People either fill your bucket or empty it
My mom always told us that “people either fill your bucket or empty it.” Every single person you meet brings an opportunity to lift you up or bring you down. College taught me that even if people are temporary, they were brought to your life for a reason. They teach us lessons about discovering who we are in a person and what qualities we are attracted to in friendships and relationships. And it’s okay if these relationships don’t stick around forever. Life is too short to stick around and dwell over people who “empty” your bucket. Those that don’t support your happiness and those that bring out the worst in you are not meant to stay permanently in your life. Fill your life with bucket fillers.
It’s okay to fail
No, it’s not okay to fail college. That’s just lazy. But it is okay to fail at something that you put your whole heart into. I am a firm believer in the value of hard work and devotion. My parents didn’t pay for a cent of my college education, which lead me to a greater appreciation and pride in earning my degree. I am in no way implying you to slack in your work. However, I AM implying that you should work your butt off in every attempt and if you fail at something, it’s going to be okay. I specifically remember all of the agonizing hours I spent in the library studying for an accounting exam because I was on the verge of failing the class. I went to the professor’s office hours, I studied in a group, read and reread the material and did practice problems. But it just didn’t click. I ended up failing the exam, crying in a bathroom on campus, and feeling like an epic failure because I had to drop the class. I felt like I wasn’t as smart as the other students on campus and that my path was limited as a business major if I couldn’t pass. Two years later, did I survive? Yes. Did it in any way prevent me from getting a job, graduating college, and mess up my life? No. When one door closes, another one opens. I realized that being a business major didn’t encompass my personal strengths; instead it brought out my weaknesses. The world kept turning and I improvised with what I had. Failure is not true failure unless you didn’t try. It’s a learning process.
Be your own person
My entire life, I was afraid of what people thought about my life and my decisions. I think this insecurity creeps out of everyone at times, and is incredibly unhealthy. College taught me to be myself and stop caring about what others thought. I dyed my hair black, I dyed my hair platinum blonde. I wore crazy clothes, I did what I wanted to despite the judgments and perceptions of what others thought of me. And it was liberating!
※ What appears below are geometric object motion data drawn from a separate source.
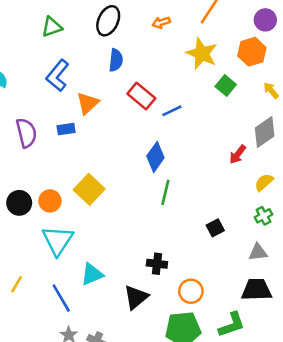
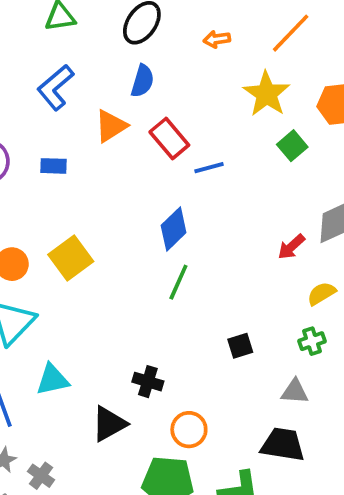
orange triangle: (88, 103) -> (111, 126), moved

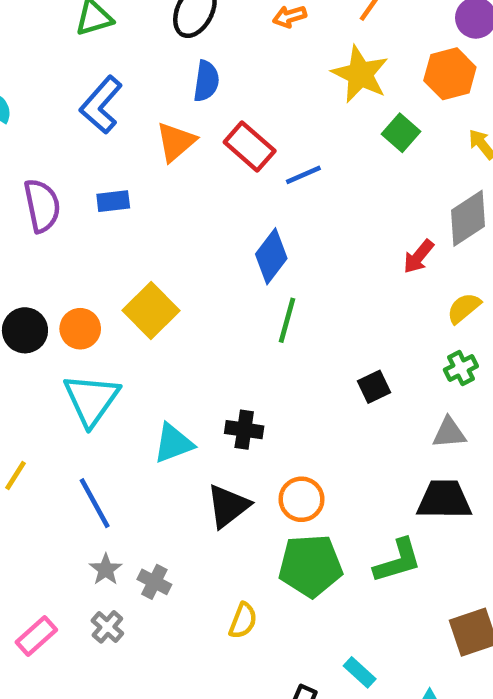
cyan triangle: (52, 380) -> (173, 443), moved
black cross: (148, 382) -> (244, 430), moved
orange circle: (189, 430) -> (301, 499), moved

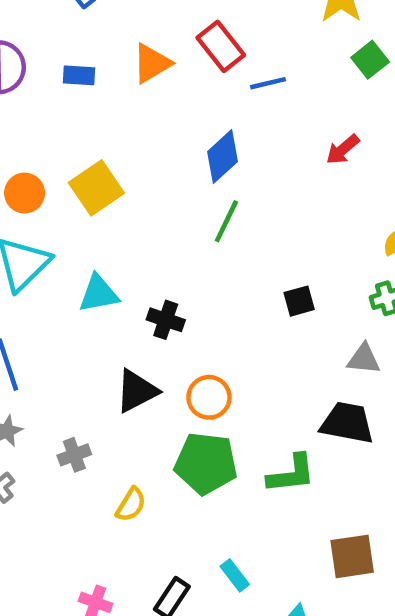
orange triangle: (176, 142) -> (152, 63), moved
red arrow: (419, 257) -> (343, 150), moved
cyan triangle: (173, 443) -> (99, 294), moved
gray cross: (154, 582) -> (74, 455), moved, turned 32

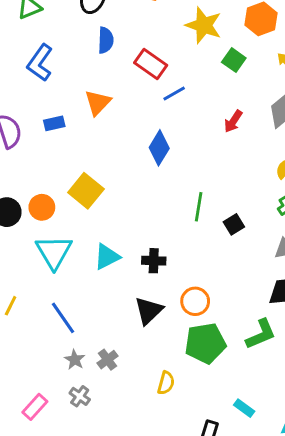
red rectangle: (221, 46) -> (151, 64), moved
green line: (226, 221) -> (199, 207), moved
gray cross: (74, 455) -> (108, 360), moved

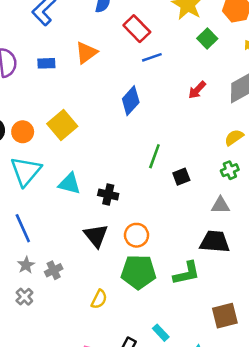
cyan triangle: (107, 257) -> (69, 184), turned 30
black triangle: (149, 311) -> (96, 236), turned -36

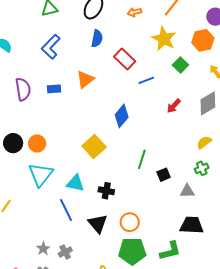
blue line: (152, 57) -> (146, 80), moved
yellow square: (62, 125) -> (94, 147), moved
gray triangle: (220, 205) -> (187, 191), moved
blue line: (23, 228) -> (66, 210), moved

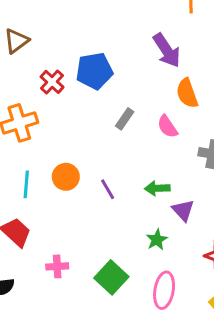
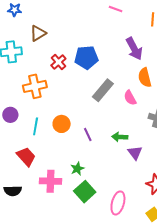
gray rectangle: (125, 119) -> (103, 90), size x1.6
green star: (157, 240) -> (77, 169), moved
pink cross: (57, 266) -> (51, 181), size x1.5

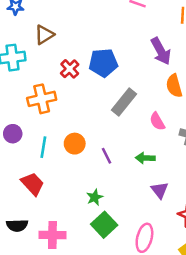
pink semicircle: (130, 98) -> (157, 121), moved
purple triangle: (135, 153) -> (160, 190), moved
pink cross: (51, 181) -> (52, 235), moved

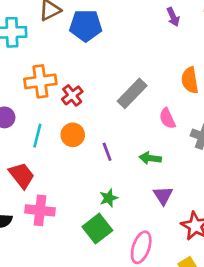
purple arrow: (161, 51) -> (173, 17), moved, size x0.6
blue pentagon: (103, 63) -> (86, 26), moved
red cross: (70, 69) -> (72, 95), moved
green star: (95, 197) -> (109, 198), moved
pink cross: (52, 235) -> (40, 210), moved

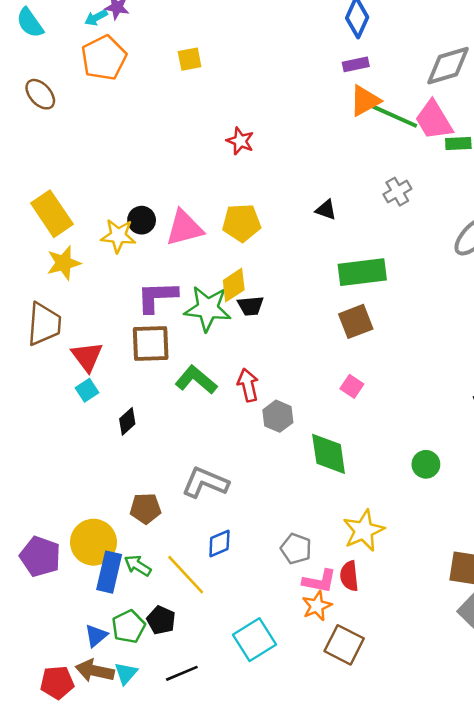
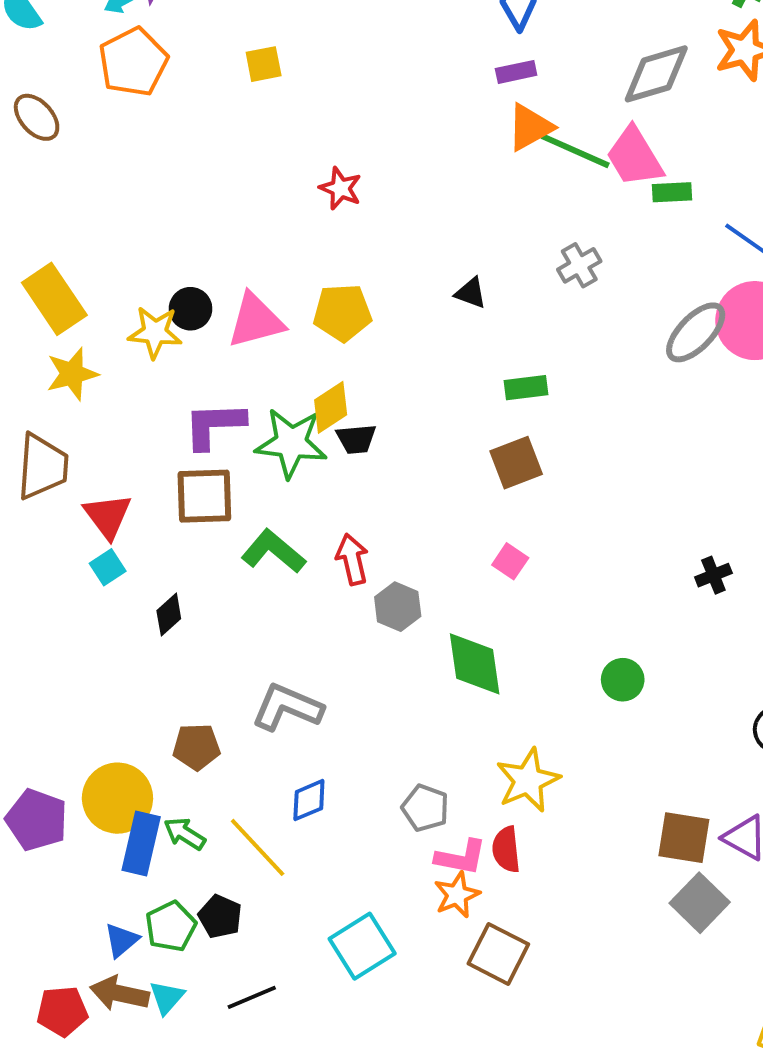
green rectangle: (362, 272) -> (526, 388), size x0.6

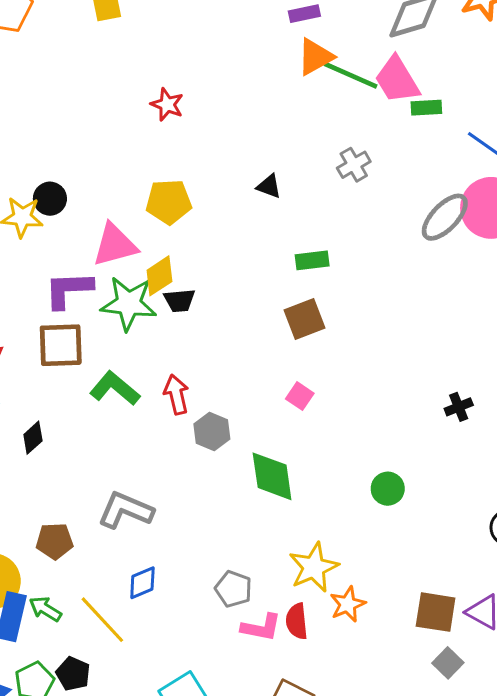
pink triangle: (256, 321) -> (115, 245), moved
orange star: (457, 895) -> (348, 604), moved
gray square: (700, 903) -> (448, 663), size x0.7

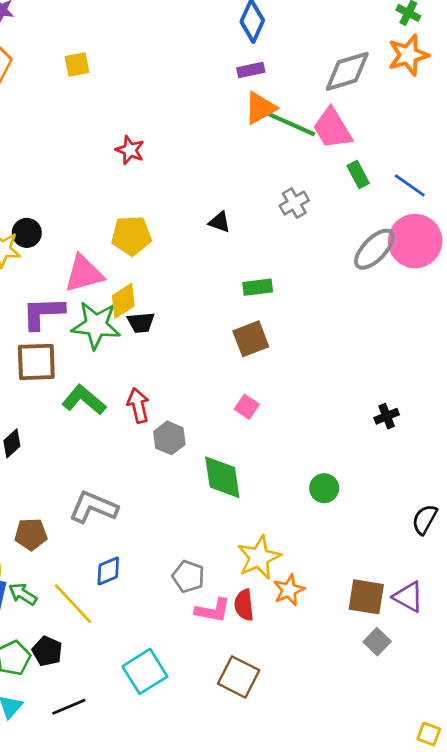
green rectangle: (426, 108) -> (358, 175), moved, turned 65

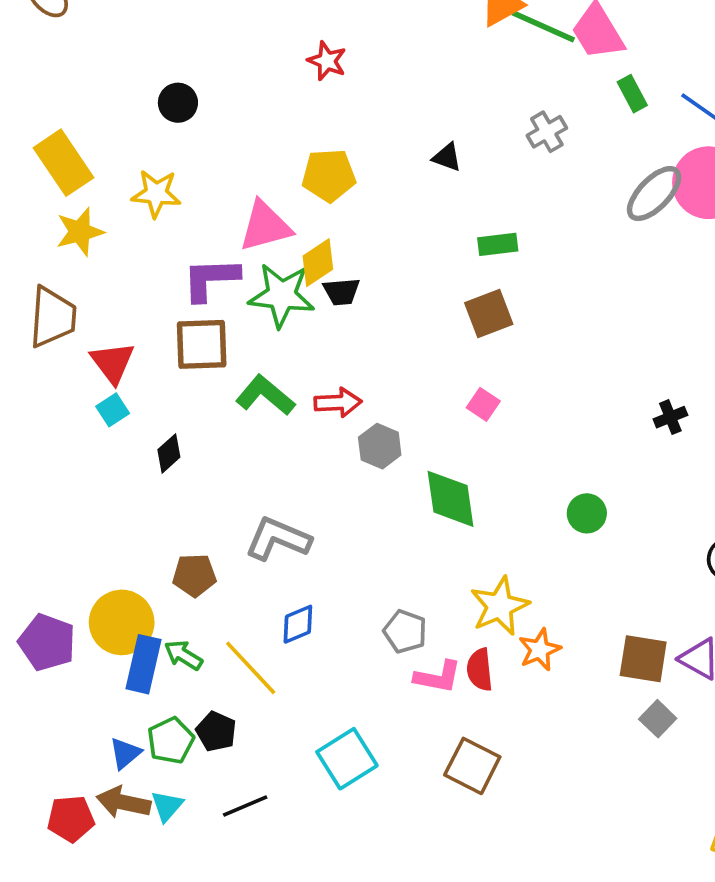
black circle: (27, 233) -> (178, 103), moved
red arrow: (138, 405) -> (338, 403), turned 100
I learned to let go of negative opinions and to just be my own person.
You are not defined by your achievements
Lastly, I have learned that you are not defined by what you have accomplished. Life is about the relationships we make, the love we feel, and the role we play in others’ lives. Those late nights studying to ace an exam were not my defying moments where I felt most proud of the person I was. This sounds cheesy, but I know that if I were to die tomorrow, I would have been glad that I took the extra hour out of my day to spend time with my sisters than study for an exam. It is wonderful to be a goal-oriented person and to achieve things, but is that really what life is all about? College taught me that my role as a daughter, sister, girlfriend and friend are my most treasured accomplishments, and that I am defined by the role I play in these relationships.
Thanks for stopping in. I hope you are having a great weekend and that you are spending some time with those that you love who fill your bucket. Have a great night!